Zum Risikostrukturausgleich: Tatsächlich wurde der Risikostrukturausgleich (RSA) mit der Öffnung der Krankenkassen für den Wettbewerb eingeführt. Allerdings nicht als Übergangslösung, sondern, um den Wettbewerb zwischen den Krankenkassen in sinnvolle Bahnen zu lenken. Ein System ohne RSA würde zwangsläufig dazu führen, dass sich Krankenkassen ausschließlich um Besserverdiendende und um Gesunde kümmern würden. Schlimmer noch: der Wettbewerb würde sich direkt *gegen Kranke* richten! Kassen hätten schlicht ein Interesse, Kranke oder andere schlechte Risiken los zu werden. Um eben einen solch absurden Wettbewerb, der sich gegen diejenigen wendet, für die eine Krankenversicherung da ist, zu verhindern, werden die unterschiedlichen Einkommen und Risikostrukturen der Krankenkassen ausgeglichen. Im Übrigen ist ein solcher Ausgleich auch verfassungsmäßig geboten; schließlich ist die gesetzliche Krankenversicherung *eine* Solidargemeinschaft und nicht hunderte, je nach Region oder Betrieb. Gäbe es keinen RSA wären die Beitragsspannen noch ganz erheblich größer als von Ihnen vermutet: Es gäbe Kassen mit 6-7% und andere, z.B. in den neuen Bundesländern mit weit über 20%.

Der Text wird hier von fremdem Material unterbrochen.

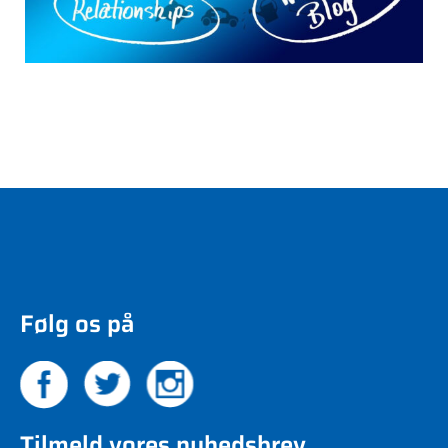
Følg os på
Tilmeld vores nyhedsbrev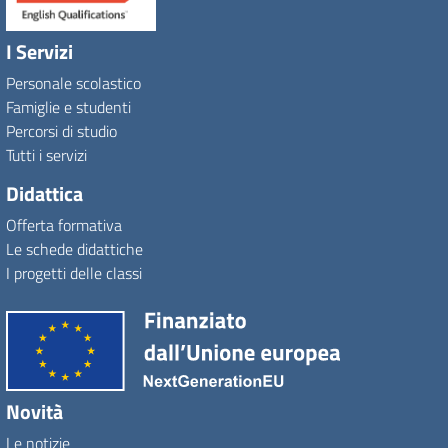
I Servizi
Personale scolastico
Famiglie e studenti
Percorsi di studio
Tutti i servizi
Didattica
Offerta formativa
Le schede didattiche
I progetti delle classi
Novità
Le notizie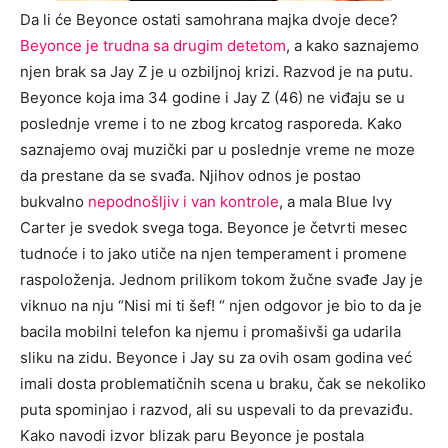
Da li će Beyonce ostati samohrana majka dvoje dece?
Beyonce je trudna sa drugim detetom
, a kako saznajemo
njen brak sa Jay Z je u ozbiljnoj krizi. Razvod je na putu.
Beyonce koja ima 34 godine i Jay Z (46) ne viđaju se u
poslednje vreme i to ne zbog krcatog rasporeda. Kako
saznajemo ovaj muzički par u poslednje vreme ne moze
da prestane da se svađa. Njihov odnos je postao
bukvalno
nepodnošljiv i van kontrole
, a mala Blue Ivy
Carter je svedok svega toga. Beyonce je četvrti mesec
tudnoće i to jako utiče na njen temperament i promene
raspoloženja. Jednom prilikom tokom žučne svađe Jay je
viknuo na nju “Nisi mi ti šef! “ njen odgovor je bio to da je
bacila mobilni telefon ka njemu i promašivši ga udarila
sliku na zidu. Beyonce i Jay su za ovih osam godina već
imali dosta problematičnih scena u braku, čak se nekoliko
puta spominjao i razvod, ali su uspevali to da prevaziđu.
Kako navodi izvor blizak paru Beyonce je postala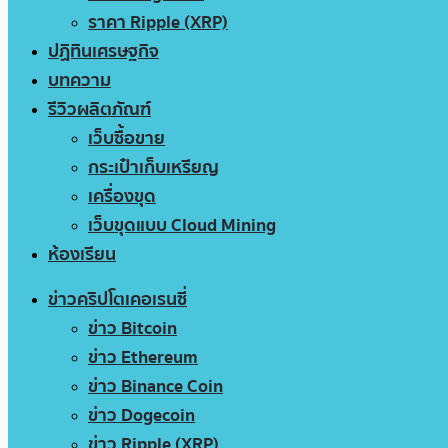
ราคา Ripple (XRP)
ปฏิทินเศรษฐกิจ
บทความ
รีวิวผลิตภัณฑ์
เว็บซื้อขาย
กระเป๋าเก็บเหรียญ
เครื่องขุด
เว็บขุดแบบ Cloud Mining
ห้องเรียน
ข่าวคริปโตเคอเรนซี่
ข่าว Bitcoin
ข่าว Ethereum
ข่าว Binance Coin
ข่าว Dogecoin
ข่าว Ripple (XRP)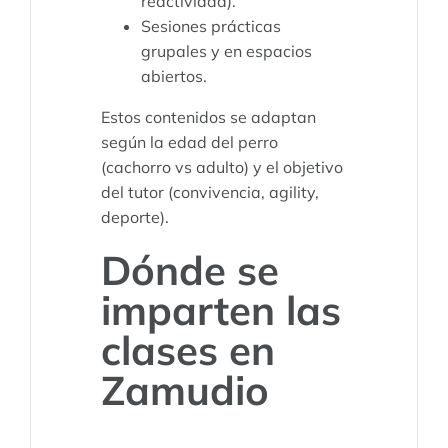
reactividad).
Sesiones prácticas
grupales y en espacios
abiertos.
Estos contenidos se adaptan
según la edad del perro
(cachorro vs adulto) y el objetivo
del tutor (convivencia, agility,
deporte).
Dónde se
imparten las
clases en
Zamudio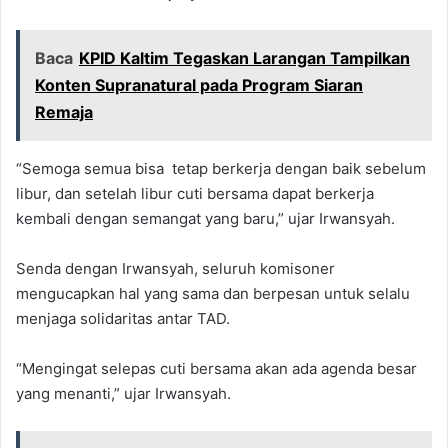
Baca
KPID Kaltim Tegaskan Larangan Tampilkan
Konten Supranatural pada Program Siaran
Remaja
“Semoga semua bisa tetap berkerja dengan baik sebelum
libur, dan setelah libur cuti bersama dapat berkerja
kembali dengan semangat yang baru,” ujar Irwansyah.
Senda dengan Irwansyah, seluruh komisoner
mengucapkan hal yang sama dan berpesan untuk selalu
menjaga solidaritas antar TAD.
“Mengingat selepas cuti bersama akan ada agenda besar
yang menanti,” ujar Irwansyah.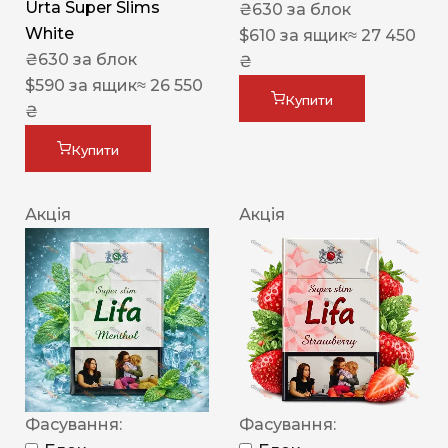
Urta Super Slims
₴
630
за блок
White
$
610
за ящик
≈ 27 450
₴
630
за блок
₴
$
590
за ящик
≈ 26 550
Купити
₴
Купити
Акція
Акція
Фасування:
Фасування: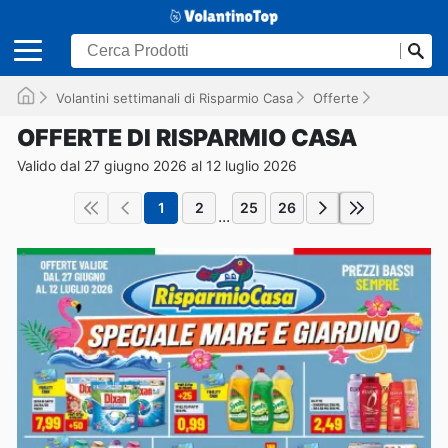
Volantini settimanali di Risparmio Casa
Offerte
Valido fino
OFFERTE DI RISPARMIO CASA
Valido dal 27 giugno 2026 al 12 luglio 2026
1
2
25
26
...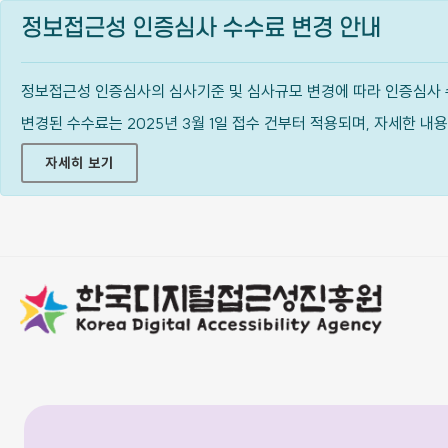
정보접근성 인증심사 수수료 변경 안내
정보접근성 인증심사의 심사기준 및 심사규모 변경에 따라 인증심사 
변경된 수수료는 2025년 3월 1일 접수 건부터 적용되며, 자세한 
자세히 보기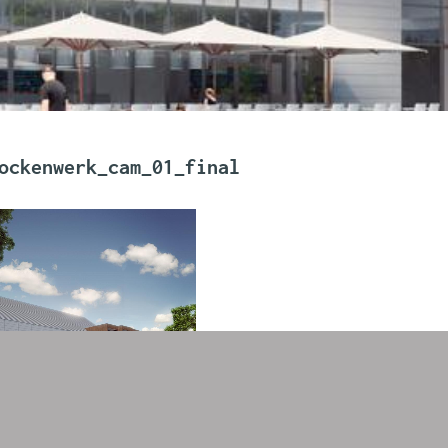
ockenwerk_cam_01_final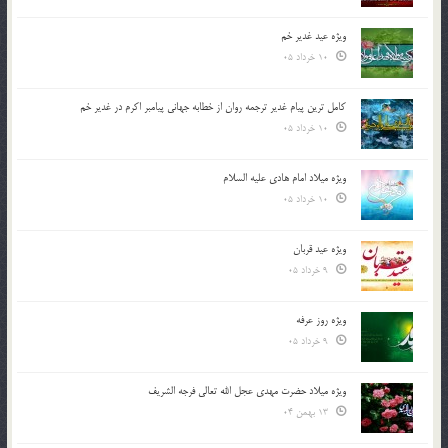
ویژه عید غدیر خم
10 خرداد 05
کامل ترین پیام غدیر ترجمه روان از خطابه جهانی پیامبر اکرم در غدیر خم
10 خرداد 05
ویژه میلاد امام هادی علیه السلام
10 خرداد 05
ویژه عید قربان
9 خرداد 05
ویژه روز عرفه
9 خرداد 05
ویژه میلاد حضرت مهدی عجل الله تعالی فرجه الشريف
13 بهمن 04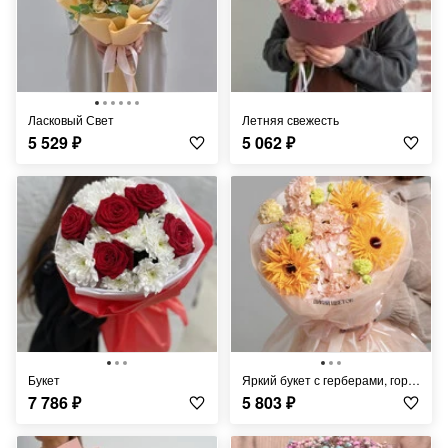
Ласковый Свет
Летняя свежесть
5 529
₽
5 062
₽
Букет
Яркий букет с герберами, гортензией и эустомой
7 786
₽
5 803
₽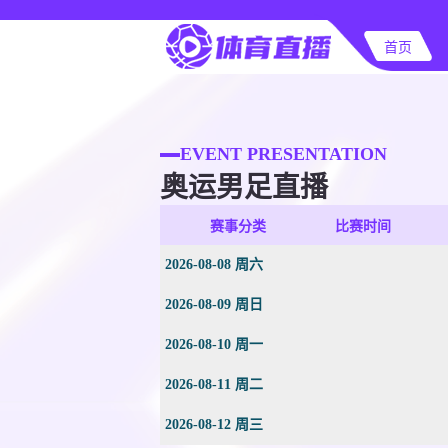
首页
EVENT PRESENTATION
奥运男足直播
赛事分类
比赛时间
2026-08-08 周六
2026-08-09 周日
2026-08-10 周一
2026-08-11 周二
2026-08-12 周三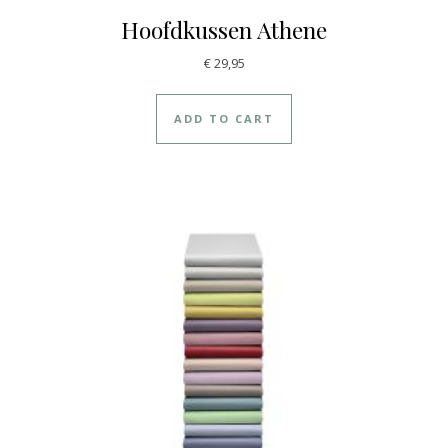
Hoofdkussen Athene
€
29,95
ADD TO CART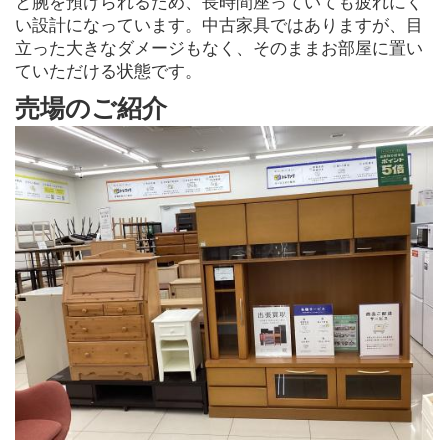
と腕を預けられるため、長時間座っていても疲れにく
い設計になっています。中古家具ではありますが、目
立った大きなダメージもなく、そのままお部屋に置い
ていただける状態です。
売場のご紹介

Ab 2009 werden durch den Gesundheitsfonds die Finanzströme der gesetzlichen Krankenversicherung völlig neu geregelt. Informationen zur Systematik des Gesundheitsfonds finden Sie z.B. unter www.die-gesundheitsreform.de. Mit dem Gesundheitsfonds wird auch der Risikostrukturausgleich verbessert. Künftig orientiert sich dieser direkt an Krankheiten und wird dadurch deutlich genauer. Im Ergebnis wird sich besser als heute die tatsächliche Wirtschaftlichkeit einer Krankenkasse zeigen.